Replace a normal convolutional layer with a depthwise separable convolutional

quangngoc

A depthwise separable convolutional layer (often referred to as Depthwise Separable Convolution or Depthwise Convolution) is a type of convolutional layer that is designed to reduce the number of parameters compared to a traditional convolutional layer. This reduction in parameters is achieved by separating the convolution operation into two distinct stages: depthwise convolution and pointwise convolution. Let's break down how this reduction occurs with an example:

Consider a traditional convolutional layer with the following specifications:

Input feature maps: 64 channels
Kernel size: 3x3
Number of filters: 128

In this scenario, each filter in the traditional convolutional layer processes the entire input volume with all 64 input channels. This results in 3x3x64 = 576 learnable parameters per filter.

Now, let's replace this traditional convolutional layer with a depthwise separable convolutional layer with the same specifications:

Input feature maps: 64 channels
Kernel size: 3x3
Number of filters: 128

A depthwise separable convolutional layer consists of two parts:

Depthwise Convolution: In the depthwise convolution step, each input channel is convolved with its corresponding filter separately. In this example, there are 64 input channels, and each channel is convolved with its own 3x3 depthwise filter. This means there are 64 sets of 3x3 depthwise filters. Since each set has 3x3 parameters, the total number of parameters for depthwise convolution is 64 * (3x3) = 576 parameters.
Pointwise Convolution: After the depthwise convolution, a 1x1 pointwise convolution is applied to combine the output channels from the depthwise step into the desired number of output channels (in this case, 128). The pointwise convolution uses 1x1 filters for this purpose. Each output channel is a linear combination of the depthwise-filtered channels. For each output channel, there are 64 * 1x1 parameters (64 multiplicative weights). Since there are 128 output channels, the total number of parameters for the pointwise convolution is 64 * 1x1 * 128 = 8192 parameters.
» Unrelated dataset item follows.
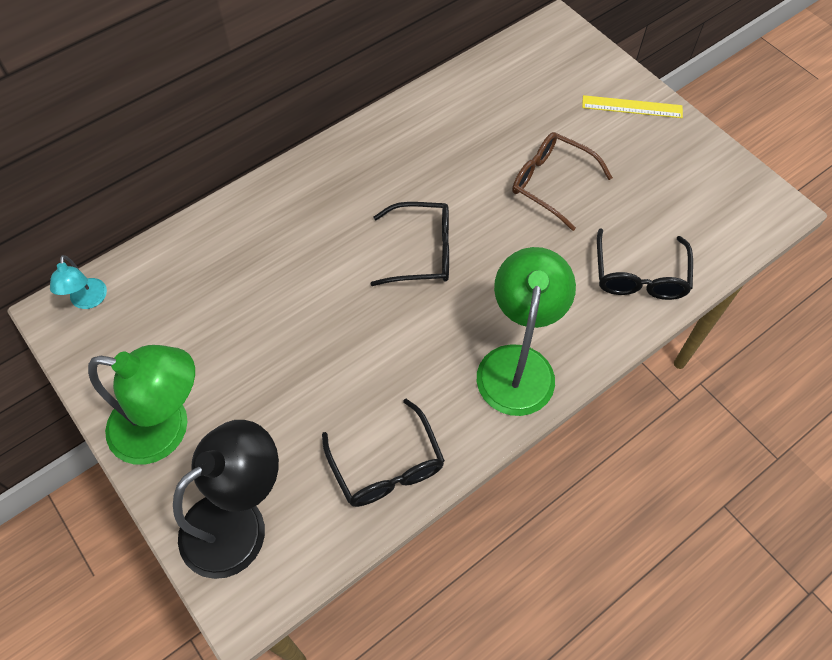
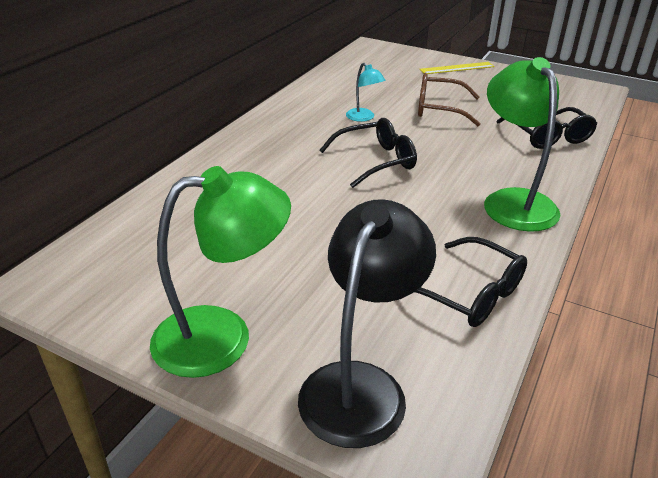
camera: 25 degrees left, 25 degrees down
turquoise lamp [50,255,107,309] -> turquoise lamp moved to [346,63,385,122]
Now, let's compare the total number of parameters in the depthwise separable convolutional layer with the traditional convolutional layer:

Traditional Convolutional Layer: 3x3x64x128 = 294,912 parameters
Depthwise Separable Convolutional Layer: 576 (depthwise) + 8192 (pointwise) = 8,768 parameters

As you can see, the depthwise separable convolutional layer significantly reduces the number of parameters compared to the traditional convolutional layer while still capturing spatial and channel-wise information. This reduction in parameters can be advantageous in scenarios where model size, computational efficiency, and memory usage are critical considerations, such as in mobile or edge devices or when designing lightweight neural networks.